Dalam penelitian ini digunakan empat tahap analisis, yaitu (1) analisis probabilitas perpadanan tak berkondisi, (2) analisis probabilitas perpadanan berkondisi, (3) analisis pergeseran graznatikal atau transposisi, (4) analisis pergeseran makna atau modulasi.
Hasil analisis probabilitas perpadanan tak berkondisi verba be mempunyai sembilan padanan dalam bahasa Indonesia, yaitu padanan zero 34.90 %, padanan ada 17.30 %, padanan adalah 6.29 %, padanan merupakan 1.26 %, padanan verba berprefiks di- 22.33 %, padanan verba berprefiks ter- 7.23 %, padanan sedang 4,72 %, padanan sudah 4.40 %, dan padanan akan 1.57 %.
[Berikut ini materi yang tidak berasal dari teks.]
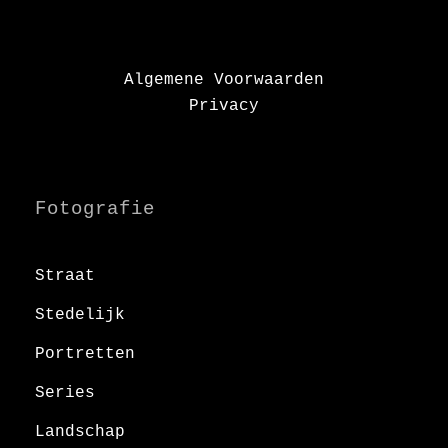
Algemene Voorwaarden
Privacy
Fotografie
Straat
Stedelijk
Portretten
Series
Landschap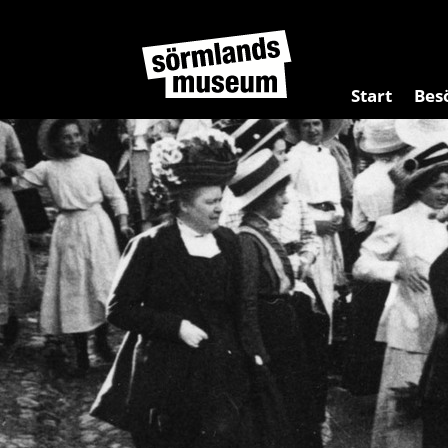
Start
Bes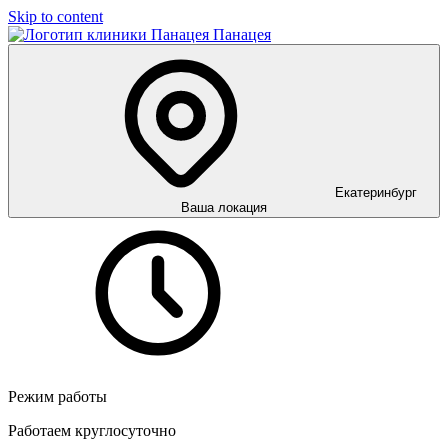
Skip to content
Панацея
Екатеринбург
Ваша локация
Режим работы
Работаем круглосуточно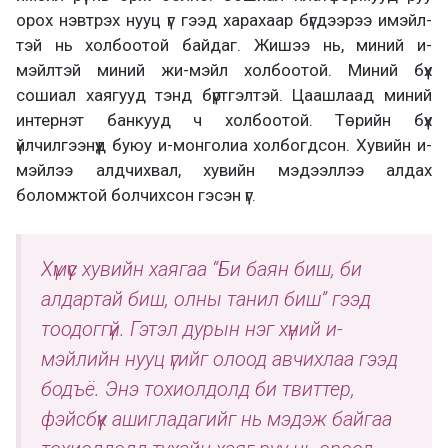
орох нэвтрэх нууц үг гээд харахаар бүгдээрээ имэйл-
тэй нь холбоотой байдаг. Жишээ нь, миний и-
мэйлтэй миний жи-мэйл холбоотой. Миний бүх
сошиал хаягууд тэнд бүртгэлтэй. Цаашлаад миний
интернэт банкууд ч холбоотой. Төрийн бүх
үйлчилгээнүүд буюу и-монголиа холбогдсон. Хувийн и-
мэйлээ алдчихвал, хувийн мэдээллээ алдах
боломжтой болчихсон гэсэн үг.
Хүмүүс хувийн хаягаа “Би баян биш, би
алдартай биш, олны танил биш” гээд
тоодоггүй. Гэтэл дурын нэг хүний и-
мэйлийн нууц үгийг олоод авчихлаа гээд
бодъё. Энэ тохиолдолд би твиттер,
фэйсбүүк ашигладагийг нь мэдэж байгаа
Hasil analisis probabilitas perpadanan berkondisi verba be sebagai verba penghubung (linking verb) menunjukkan adanya delapan padanan, padanan zero 72.42 %, padanan ada 5.17 %, padanan adalah 17.24 %, padanan merupakan 3.45 %, padanan sedang 0.86 %, padanan sudah 4.31 %, dan padanan akan 0.86 %.
Hasil analisis probabilitas perpadanan berkondisi verba be sebagai verba bantu (auxiliary) bentuk progresif menunjukkan adanya enam padanan. Padanan zero 46.27 %, padanan verba berprefiks di- 11.94 %, padanan verba berprefiks ter-2.98 %, padanan sedang 22.39 %, padanan sudah 10.45 %, dan padanan akan 5.97 %.
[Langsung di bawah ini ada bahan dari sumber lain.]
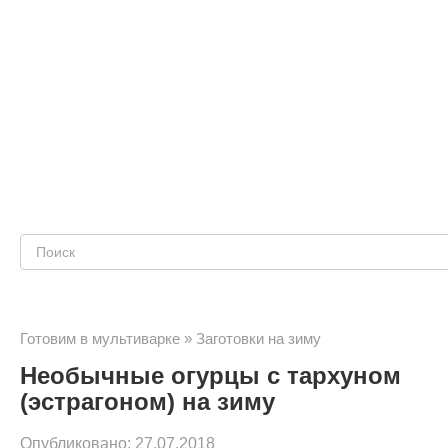
Поиск:
Готовим в мультиварке
»
Заготовки на зиму
Необычные огурцы с тархуном
(эстрагоном) на зиму
Опубликовано:
27.07.2018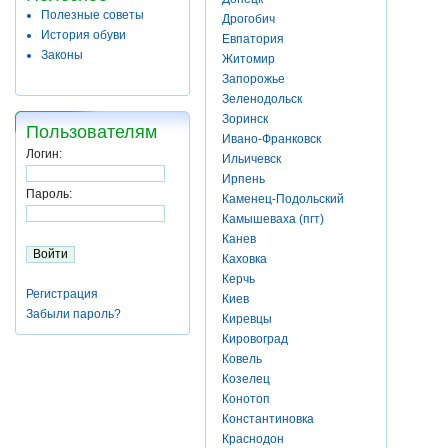
Полезные советы
Дрогобич
История обуви
Евпатория
Законы
Житомир
Запорожье
Зеленодольск
Зоринск
Пользователям
Ивано-Франковск
Логин:
Ильичевск
Ирпень
Пароль:
Каменец-Подольский
Камышеваха (пгт)
Канев
Каховка
Керчь
Регистрация
Киев
Забыли пароль?
Киревцы
Кировоград
Ковель
Козелец
Конотоп
Константиновка
Краснодон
Hasil analisis probabilitas perpadanan berkondisi verba be sebagai verba bantu (auxiliary) bentuk pasif menunjukkan adanya tiga padanan. Padanan verba berprefiks di- sangat menonjol, yaitu 84.72 % atau di atas 50 %, padanan verba berprefiks ter-12.5 %, dan padanan sudah 2.78 %.
Hasil analisis probabilitas perpadanan berkondisi verba be sebagai verba eksistensial (existential verb) menunjukkan adanya empat padanan. Padanan zero 4,76 %, padanan ada 77.78 %, padanan verba berprefiks di- 3.17 %, dan padanan verba berprefiks ter- 14.29 %.
Hasil analisis pergeseran gramatikal atau transposisi menunjukkan adanya pergeseran yang sangat beragam. Pergeseran yang banyak terjadi adalah pergeseran kelas kata, yaitu pergeseran padanan verba be ke padanan zero, ke padanan verba berprefiks di-, dan ke padanan verba berprefiks ter-. Pergeseran tataran yang ditemukan meliputi perubahan dari tataran gramatikal yaitu verba penghubung dan verba bantu progresifke tataran leksikal sedang, telah, dan akan.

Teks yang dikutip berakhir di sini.